Für die Zeit danach, die hier nicht Prüfungsgegenstand war, hat die Beklagte – worauf das LSG ebenfalls hingewiesen hat – einen Anspruch des Klägers auf Alhi nicht mangels Bedürftigkeit, sondern mangels Erfüllung der einjährigen Vorfrist nach § 134 Abs 1 Nr 4 Buchst b AFG verneint, wobei insbesondere Zeiten des Bezuges von Übg nach § 47 BeamtVG nicht als anspruchsbegründend wirkten (vgl BSG SozR 3-4100 § 134 Nr 14).

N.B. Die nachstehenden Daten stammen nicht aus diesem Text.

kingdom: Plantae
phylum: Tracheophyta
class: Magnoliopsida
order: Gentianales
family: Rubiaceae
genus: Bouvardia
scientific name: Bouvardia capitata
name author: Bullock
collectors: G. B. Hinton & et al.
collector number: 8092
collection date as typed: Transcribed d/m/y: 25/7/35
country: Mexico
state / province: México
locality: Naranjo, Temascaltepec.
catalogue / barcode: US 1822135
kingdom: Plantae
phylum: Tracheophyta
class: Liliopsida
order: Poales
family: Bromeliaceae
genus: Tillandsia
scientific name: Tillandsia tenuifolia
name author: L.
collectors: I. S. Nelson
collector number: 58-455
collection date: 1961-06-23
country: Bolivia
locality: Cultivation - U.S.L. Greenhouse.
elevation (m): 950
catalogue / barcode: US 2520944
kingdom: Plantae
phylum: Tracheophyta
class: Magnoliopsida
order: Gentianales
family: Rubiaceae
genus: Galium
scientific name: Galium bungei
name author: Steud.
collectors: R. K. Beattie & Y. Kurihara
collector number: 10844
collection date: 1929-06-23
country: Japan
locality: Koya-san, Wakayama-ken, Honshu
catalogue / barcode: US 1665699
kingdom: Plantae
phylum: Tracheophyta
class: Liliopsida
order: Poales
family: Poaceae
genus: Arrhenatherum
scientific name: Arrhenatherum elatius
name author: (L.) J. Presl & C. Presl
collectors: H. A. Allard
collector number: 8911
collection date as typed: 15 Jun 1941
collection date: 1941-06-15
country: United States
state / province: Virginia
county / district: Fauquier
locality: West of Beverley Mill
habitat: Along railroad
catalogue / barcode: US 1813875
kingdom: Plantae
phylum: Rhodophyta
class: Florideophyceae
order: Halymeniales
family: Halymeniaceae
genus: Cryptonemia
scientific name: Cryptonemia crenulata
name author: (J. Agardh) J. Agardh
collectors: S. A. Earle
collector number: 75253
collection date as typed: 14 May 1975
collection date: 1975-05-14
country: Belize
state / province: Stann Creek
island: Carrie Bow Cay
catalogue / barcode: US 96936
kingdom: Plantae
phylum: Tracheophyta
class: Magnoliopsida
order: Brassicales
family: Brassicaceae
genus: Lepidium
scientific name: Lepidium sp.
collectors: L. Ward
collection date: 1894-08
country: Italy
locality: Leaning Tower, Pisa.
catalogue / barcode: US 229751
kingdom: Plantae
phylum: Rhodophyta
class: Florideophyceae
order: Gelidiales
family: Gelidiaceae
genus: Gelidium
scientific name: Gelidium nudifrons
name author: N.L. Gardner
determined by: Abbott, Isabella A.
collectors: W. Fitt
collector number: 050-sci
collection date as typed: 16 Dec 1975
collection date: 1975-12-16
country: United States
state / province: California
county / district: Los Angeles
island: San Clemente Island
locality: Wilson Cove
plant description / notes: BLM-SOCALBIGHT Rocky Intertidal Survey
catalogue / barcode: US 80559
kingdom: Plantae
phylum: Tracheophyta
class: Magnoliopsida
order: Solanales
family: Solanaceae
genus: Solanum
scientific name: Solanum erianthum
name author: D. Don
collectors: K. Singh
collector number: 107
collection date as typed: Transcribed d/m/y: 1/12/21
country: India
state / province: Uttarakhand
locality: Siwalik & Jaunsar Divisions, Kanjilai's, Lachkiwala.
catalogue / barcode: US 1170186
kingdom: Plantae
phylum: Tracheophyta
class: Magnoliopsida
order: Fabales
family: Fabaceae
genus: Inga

7. Die verfassungsrechtlichen Bedenken des Klägers vermag der Senat nicht zu teilen. Wie der Kläger selbst einräumt, verletzt die Berücksichtigung von Vermögen nicht das in Art 12 Abs 1 Grundgesetz geschützte Recht auf Freiheit der Berufswahl. Denn dieses Grundrecht ist primär ein Abwehrrecht gegen Belastungen und Beschränkungen der Berufswahl, es gibt jedoch kein (uneingeschränktes) Recht auf Ausbildungsförderung oder sonstige wirtschaftliche Berufsabsicherung (vgl dazu Scholz in Maunz/Dürig, Komm zum GG, Art 12 Anm 65, 66, 436 f). Aus diesem Grundrecht läßt sich auch nicht – wie der Kläger offenbar meint – eine Verpflichtung des Gesetzgebers ableiten, dem Bürger eine berufliche Weiterbildung durch die Gewährung staatlicher Leistungen zur Aufrechterhaltung seines Lebensunterhaltes zu ermöglichen, wenn er über eigenes, verwertbares Vermögen verfügt. Die Alhi wird – ebenso wie die Sozialhilfe – vom Grundsatz der Subsidiarität beherrscht, dh das Gesetz geht davon aus, daß der Arbeitslose zunächst, soweit zumutbar, sein Vermögen verwerten muß.
Die Kostenentscheidung beruht auf § 193 SGG.